Admettons qu’il y ait actuellement dans le monde cent millions de malades sur le point de guérir. Ma calculette me permet d’annoncer pour ma théorie, et pour la seule semaine en cours, 14’285’710 succès cliniques environ, comptés les femmes et les petits enfants. Qui dit mieux, et qu’attend le Conseil de l’ordre pour demander au gouvernement que tous les jours de la semaine soient des vendredis?

Grassé, lui, fait simplement remarquer qu’on ne sait quasi rien des malades mentales et qu’on peut en guérir à l’occasion de n’importe quoi: coup de bâton sur la tête ou visite d’un charlatan. En biologie, un charlatan comme Lyssenko, que Grassé a bien vu à l’œuvre, et dont il raconte l’histoire atroce et véridique, a pu régner sans partage sur la science d’un aussi grand pays que l’URSS, grâce à l’»effet Œdipe», à un culot inébranlable et à une totale absence de scrupule.

Grassé révèle même ce fait incroyable, pourtant évident, hélas! que le lyssenkisme, balayé d’Union soviétique, se survit en France sous sa forme la plus virulente et désastreuse, dans les systèmes élucubrés par nos pédagogues pour l’éducation, si l’on peut dire, de la jeunesse.

À mon avis, il n’est pas près d’en disparaître, puisqu’il n’est pas diffusé sous ce nom, que ses plus ardents propagateurs n’ont aucune notion de biologie, n’ont jamais entendu parler de Lyssenko, et ont acquis leurs conceptions dévastatrices par le biais confus de l’idéologie. Le lyssenkisme, c’est la croyance qu’il n’y a pas d’hérédité fixe chez les végétaux, qu’on la modifie à volonté par le jardinage. Mais ce qui a été reconnu faux pour le chou et la salade reste dogme sacré pour l’homme: il suffit de jardiner le crétin pour le faire entrer massivement à Normale supérieure. Si vous en doutez, vous êtes un fasciste.

J’arrête. Si vous aimez les auteurs qui disent naïvement ce qu’ils pensent et qui pensent depuis longtemps, lisez Grassé. C’est une lecture instructive.

Aimé Michel

Notes: 

(1) La Défaite de l’amour ou le Triomphe de Freud (Albin Michel, 1976).

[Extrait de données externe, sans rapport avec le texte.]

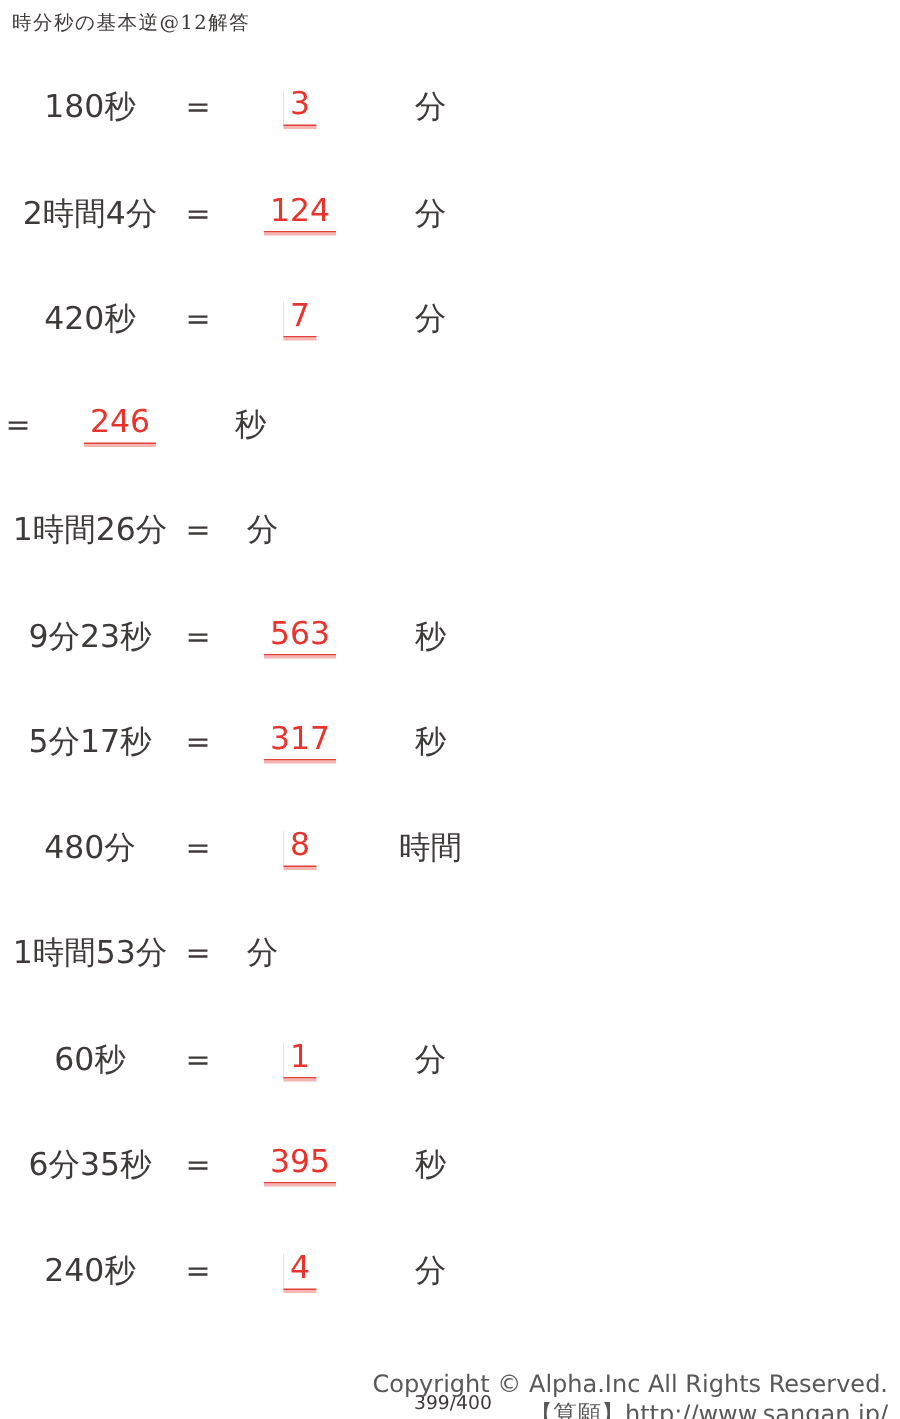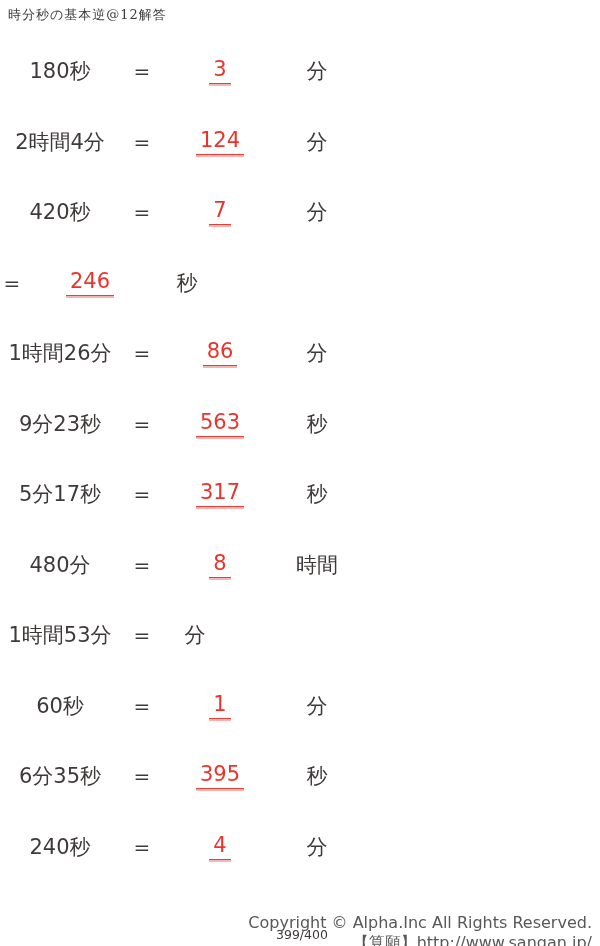--- a/index.html
+++ b/index.html
@@ -30,7 +30,6 @@
     display: flex;
     height: 70.5px;
     align-items: center;
-    gap: 10px;
   }
   .col-exp {
     width: 120px;

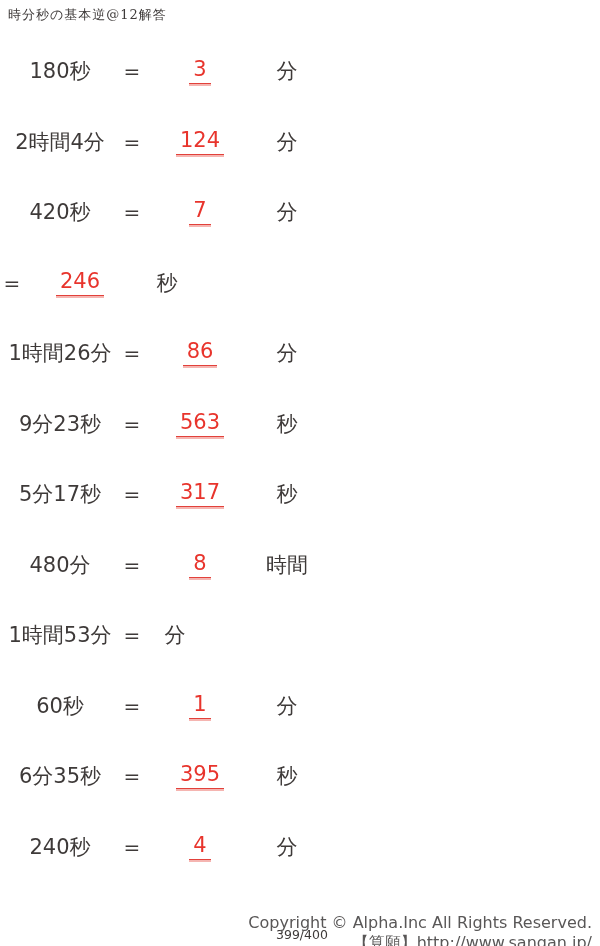--- a/index.html
+++ b/index.html
@@ -118,7 +118,6 @@
     <div class="row">
       <div class="col-exp">1時間26分</div>
       <div class="col-eq">=</div>
-      <div class="col-ans"><span class="ans">86</span></div>
       <div class="col-unit">分</div>
     </div>
 

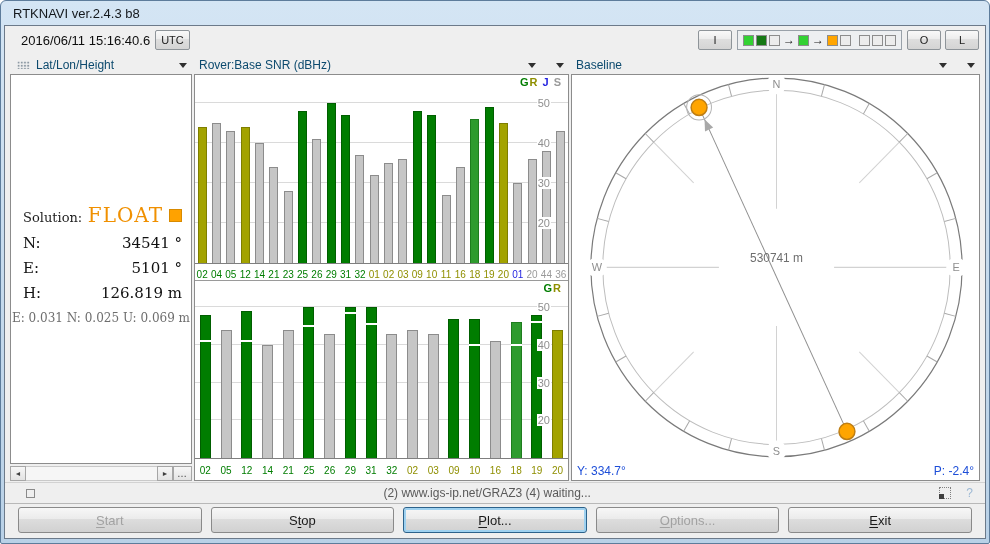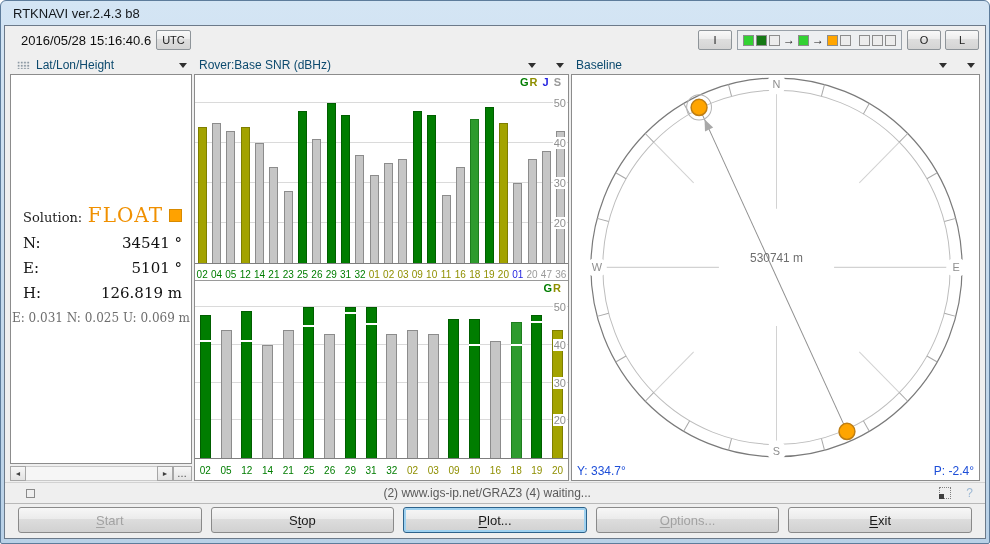--- a/index.html
+++ b/index.html
@@ -114,7 +114,7 @@
   <div class="client">
 
     <div class="toolbar">
-      <span class="time-text">2016/05/28 15:16:40.6</span>
+      <span class="time-text">2016/06/11 15:16:40.6</span>
       <div class="sbtn utc">UTC</div>
       <div class="tb-spacer"></div>
       <div class="sbtn">I</div>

(2) Le cas le plus récent et le plus comique (je veux dire, vu d’ici) est celui de cet Institut soviétique chargé de faire des sondages socio-économiques. Les résultats obtenus contredisant la Seule Vraie Doctrine, l’Institut a été dissous. Personne ne sait où les membres de ce dangereux Institut sont maintenant en train d’apprendre à trouver des résultats convenables.

(3) Pr Debray-Ritzen: la Scolastique freudienne, Fayard, 1972.

(4) Karl R. Popper: Conjectures and Refutations (Édit. Rouledge and Kegan Paul, Londres, édition de 1969, p. 37 et, surtout la note de la page suivante).